With the 13.0 release, you can schedule the Automatic Channel Selection (ACS) to run at a specific time of the day and minimize service disruption.

With the 13.0 release, CloudVision Cognitive Unified Edge (CV-CUE) can redirect onboarding clients to a dynamic URL defined by the RADIUS. If the  RADIUS access-accept request has a role and a redirection URL for a client, access points (AP) can redirect such client’s HTTP or HTTPS requests. 

With the 13.0 release, you can enable spatial reuse from CloudVision Cognitive Unified Edge (CV-CUE) to improve the spectral efficiency and optimally allocate resources to meet the Quality of Service (QoS). With spatial reuse, two or more Wi-Fi devices (AP or client) that support 802.11ax protocols can send transmissions simultaneously without any significant data loss.

With the 13.0 release, you can integrate SAML SSO with a captive portal for authentication. The SAML integration functionality is only available for captive portals hosted on the Arista Cloud. It is not available if the captive portal is hosted on third-party servers or on the access point.

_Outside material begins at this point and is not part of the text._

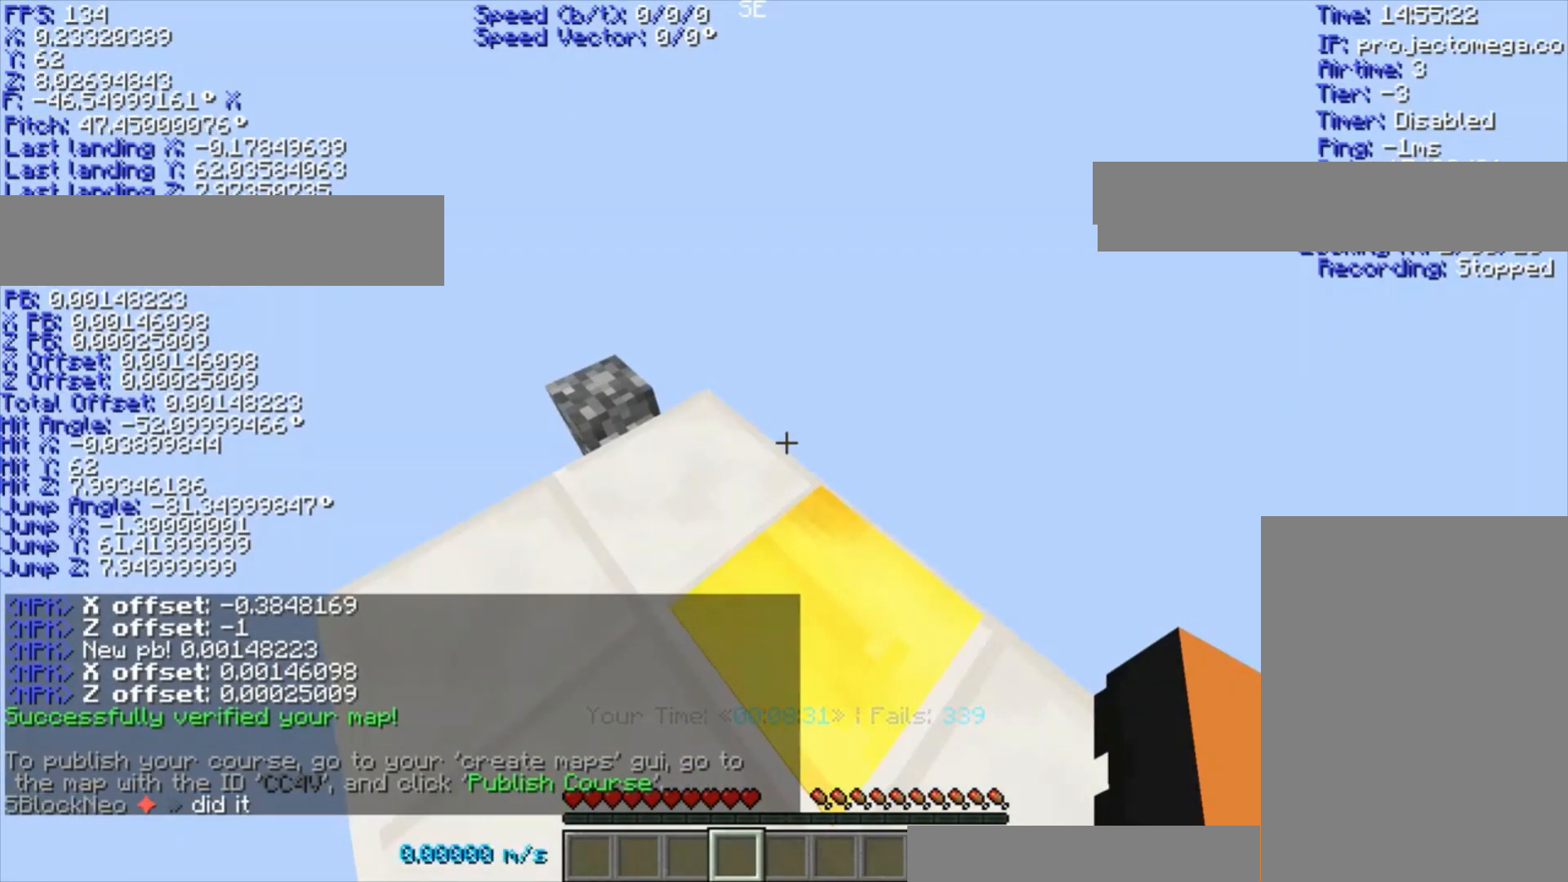
{"keys": [], "events": []}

With the 13.0 release, you can now view switch-related data, which is managed by CVaaS, from CV-CUE. With this capability, CV-CUE provides you full visibility of the edge network from a single pane. You can monitor the network and make informed decisions –  for example, when you want to troubleshoot any network issues and find out whether the root cause lies in the wired architecture or the wireless.